Assigned task ::
Transcribe all of the data exactly. Images stay out.

Provided data ::
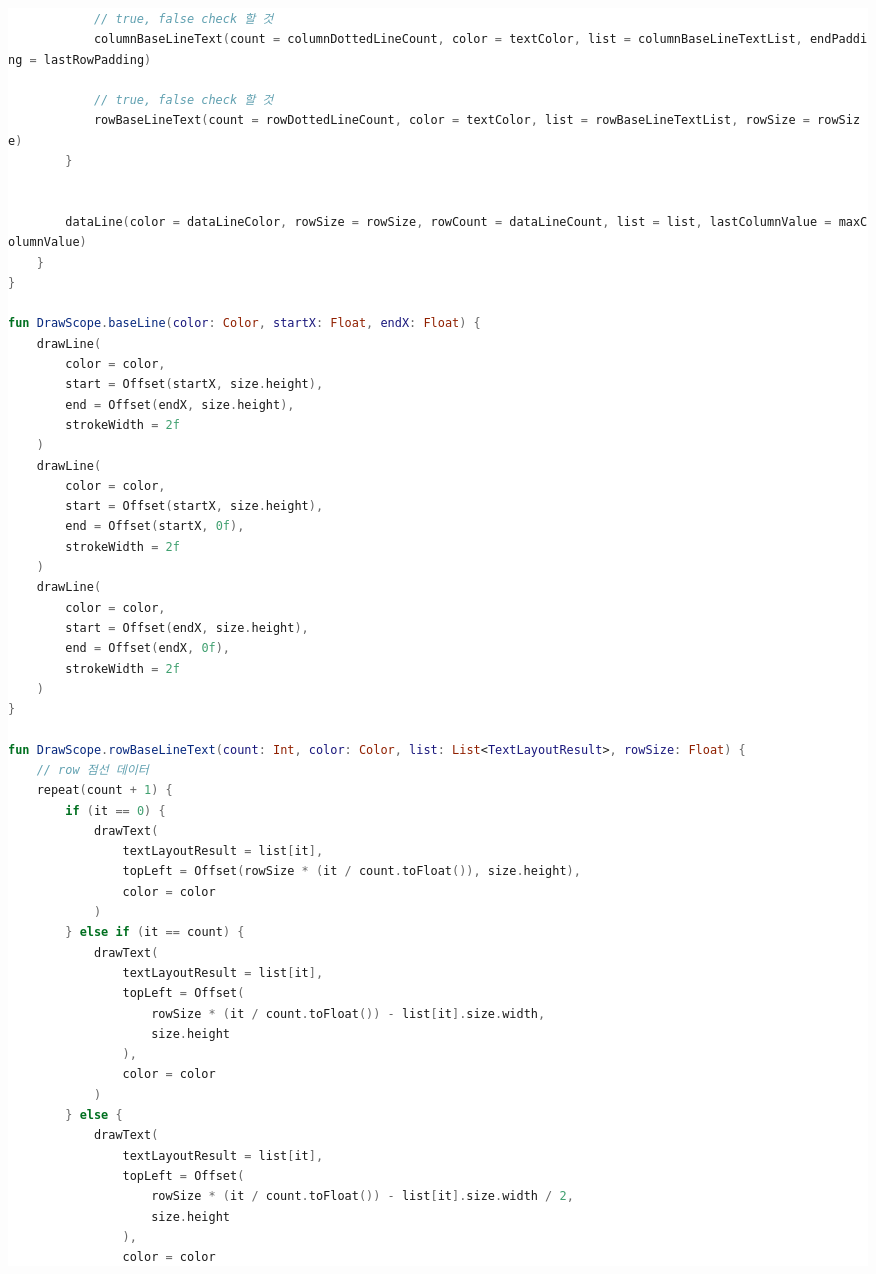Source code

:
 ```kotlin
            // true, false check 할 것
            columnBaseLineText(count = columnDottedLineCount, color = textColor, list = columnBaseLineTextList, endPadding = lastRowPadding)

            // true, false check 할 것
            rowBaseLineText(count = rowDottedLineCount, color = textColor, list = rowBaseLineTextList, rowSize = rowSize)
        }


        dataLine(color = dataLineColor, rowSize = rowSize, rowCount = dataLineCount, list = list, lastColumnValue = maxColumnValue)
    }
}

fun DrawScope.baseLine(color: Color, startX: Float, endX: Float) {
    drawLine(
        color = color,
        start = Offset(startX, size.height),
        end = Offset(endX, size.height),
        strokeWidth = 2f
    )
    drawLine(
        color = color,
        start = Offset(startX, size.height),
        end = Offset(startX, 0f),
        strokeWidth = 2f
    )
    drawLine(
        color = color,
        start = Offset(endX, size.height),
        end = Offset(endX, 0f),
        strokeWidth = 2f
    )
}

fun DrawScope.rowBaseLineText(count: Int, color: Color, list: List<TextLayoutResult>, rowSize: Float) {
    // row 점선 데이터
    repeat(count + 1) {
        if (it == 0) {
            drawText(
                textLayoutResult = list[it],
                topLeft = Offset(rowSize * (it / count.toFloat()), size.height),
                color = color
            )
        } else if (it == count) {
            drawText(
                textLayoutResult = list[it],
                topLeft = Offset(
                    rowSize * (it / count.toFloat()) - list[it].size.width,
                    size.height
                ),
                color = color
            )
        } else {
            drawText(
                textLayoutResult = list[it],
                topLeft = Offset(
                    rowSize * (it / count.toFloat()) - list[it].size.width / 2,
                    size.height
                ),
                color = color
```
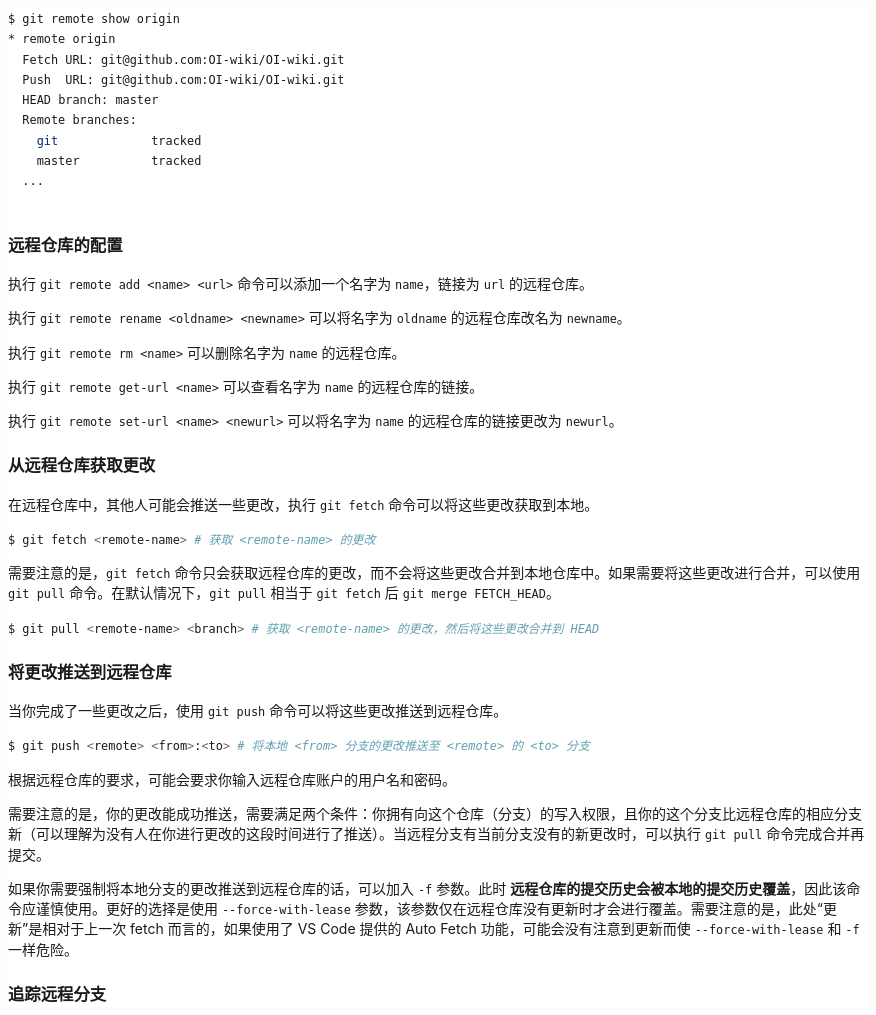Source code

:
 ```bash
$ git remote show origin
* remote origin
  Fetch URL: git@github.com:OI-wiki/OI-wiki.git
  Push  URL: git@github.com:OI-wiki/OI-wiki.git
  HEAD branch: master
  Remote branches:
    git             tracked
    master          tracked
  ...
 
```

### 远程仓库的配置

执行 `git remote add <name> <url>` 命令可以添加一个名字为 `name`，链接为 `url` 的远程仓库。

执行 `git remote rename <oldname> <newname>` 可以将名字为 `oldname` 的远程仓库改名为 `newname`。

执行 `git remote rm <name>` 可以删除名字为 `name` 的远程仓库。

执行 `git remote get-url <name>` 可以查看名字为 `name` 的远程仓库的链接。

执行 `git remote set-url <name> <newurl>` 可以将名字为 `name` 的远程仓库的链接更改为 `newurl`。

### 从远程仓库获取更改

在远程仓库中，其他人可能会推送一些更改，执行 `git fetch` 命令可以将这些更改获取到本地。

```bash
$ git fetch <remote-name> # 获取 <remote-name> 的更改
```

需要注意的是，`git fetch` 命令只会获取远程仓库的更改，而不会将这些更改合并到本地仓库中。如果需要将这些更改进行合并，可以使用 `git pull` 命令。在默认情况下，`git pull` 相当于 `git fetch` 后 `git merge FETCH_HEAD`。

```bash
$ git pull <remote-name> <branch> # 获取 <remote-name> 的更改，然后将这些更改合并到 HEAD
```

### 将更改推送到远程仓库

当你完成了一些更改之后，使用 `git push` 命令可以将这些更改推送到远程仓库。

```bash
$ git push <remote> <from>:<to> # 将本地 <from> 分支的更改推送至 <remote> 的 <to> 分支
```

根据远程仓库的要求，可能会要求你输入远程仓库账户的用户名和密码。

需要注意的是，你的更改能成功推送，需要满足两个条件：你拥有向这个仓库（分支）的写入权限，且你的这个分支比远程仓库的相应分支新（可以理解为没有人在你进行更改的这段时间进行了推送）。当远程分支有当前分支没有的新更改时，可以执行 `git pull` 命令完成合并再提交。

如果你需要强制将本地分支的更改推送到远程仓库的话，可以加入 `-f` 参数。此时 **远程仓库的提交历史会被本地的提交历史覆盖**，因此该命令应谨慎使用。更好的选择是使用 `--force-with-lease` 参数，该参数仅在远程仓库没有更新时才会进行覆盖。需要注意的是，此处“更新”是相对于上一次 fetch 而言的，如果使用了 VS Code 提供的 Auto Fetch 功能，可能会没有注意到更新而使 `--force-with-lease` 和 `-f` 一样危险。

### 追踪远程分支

Task output ::
Source code

:
 ```kotlin
            // true, false check 할 것
            columnBaseLineText(count = columnDottedLineCount, color = textColor, list = columnBaseLineTextList, endPadding = lastRowPadding)

            // true, false check 할 것
            rowBaseLineText(count = rowDottedLineCount, color = textColor, list = rowBaseLineTextList, rowSize = rowSize)
        }


        dataLine(color = dataLineColor, rowSize = rowSize, rowCount = dataLineCount, list = list, lastColumnValue = maxColumnValue)
    }
}

fun DrawScope.baseLine(color: Color, startX: Float, endX: Float) {
    drawLine(
        color = color,
        start = Offset(startX, size.height),
        end = Offset(endX, size.height),
        strokeWidth = 2f
    )
    drawLine(
        color = color,
        start = Offset(startX, size.height),
        end = Offset(startX, 0f),
        strokeWidth = 2f
    )
    drawLine(
        color = color,
        start = Offset(endX, size.height),
        end = Offset(endX, 0f),
        strokeWidth = 2f
    )
}

fun DrawScope.rowBaseLineText(count: Int, color: Color, list: List<TextLayoutResult>, rowSize: Float) {
    // row 점선 데이터
    repeat(count + 1) {
        if (it == 0) {
            drawText(
                textLayoutResult = list[it],
                topLeft = Offset(rowSize * (it / count.toFloat()), size.height),
                color = color
            )
        } else if (it == count) {
            drawText(
                textLayoutResult = list[it],
                topLeft = Offset(
                    rowSize * (it / count.toFloat()) - list[it].size.width,
                    size.height
                ),
                color = color
            )
        } else {
            drawText(
                textLayoutResult = list[it],
                topLeft = Offset(
                    rowSize * (it / count.toFloat()) - list[it].size.width / 2,
                    size.height
                ),
                color = color
```
Source code

:
 ```bash
$ git remote show origin
* remote origin
  Fetch URL: git@github.com:OI-wiki/OI-wiki.git
  Push  URL: git@github.com:OI-wiki/OI-wiki.git
  HEAD branch: master
  Remote branches:
    git             tracked
    master          tracked
  ...
 
```

### 远程仓库的配置

执行 `git remote add <name> <url>` 命令可以添加一个名字为 `name`，链接为 `url` 的远程仓库。

执行 `git remote rename <oldname> <newname>` 可以将名字为 `oldname` 的远程仓库改名为 `newname`。

执行 `git remote rm <name>` 可以删除名字为 `name` 的远程仓库。

执行 `git remote get-url <name>` 可以查看名字为 `name` 的远程仓库的链接。

执行 `git remote set-url <name> <newurl>` 可以将名字为 `name` 的远程仓库的链接更改为 `newurl`。

### 从远程仓库获取更改

在远程仓库中，其他人可能会推送一些更改，执行 `git fetch` 命令可以将这些更改获取到本地。

```bash
$ git fetch <remote-name> # 获取 <remote-name> 的更改
```

需要注意的是，`git fetch` 命令只会获取远程仓库的更改，而不会将这些更改合并到本地仓库中。如果需要将这些更改进行合并，可以使用 `git pull` 命令。在默认情况下，`git pull` 相当于 `git fetch` 后 `git merge FETCH_HEAD`。

```bash
$ git pull <remote-name> <branch> # 获取 <remote-name> 的更改，然后将这些更改合并到 HEAD
```

### 将更改推送到远程仓库

当你完成了一些更改之后，使用 `git push` 命令可以将这些更改推送到远程仓库。

```bash
$ git push <remote> <from>:<to> # 将本地 <from> 分支的更改推送至 <remote> 的 <to> 分支
```

根据远程仓库的要求，可能会要求你输入远程仓库账户的用户名和密码。

需要注意的是，你的更改能成功推送，需要满足两个条件：你拥有向这个仓库（分支）的写入权限，且你的这个分支比远程仓库的相应分支新（可以理解为没有人在你进行更改的这段时间进行了推送）。当远程分支有当前分支没有的新更改时，可以执行 `git pull` 命令完成合并再提交。

如果你需要强制将本地分支的更改推送到远程仓库的话，可以加入 `-f` 参数。此时 **远程仓库的提交历史会被本地的提交历史覆盖**，因此该命令应谨慎使用。更好的选择是使用 `--force-with-lease` 参数，该参数仅在远程仓库没有更新时才会进行覆盖。需要注意的是，此处“更新”是相对于上一次 fetch 而言的，如果使用了 VS Code 提供的 Auto Fetch 功能，可能会没有注意到更新而使 `--force-with-lease` 和 `-f` 一样危险。

### 追踪远程分支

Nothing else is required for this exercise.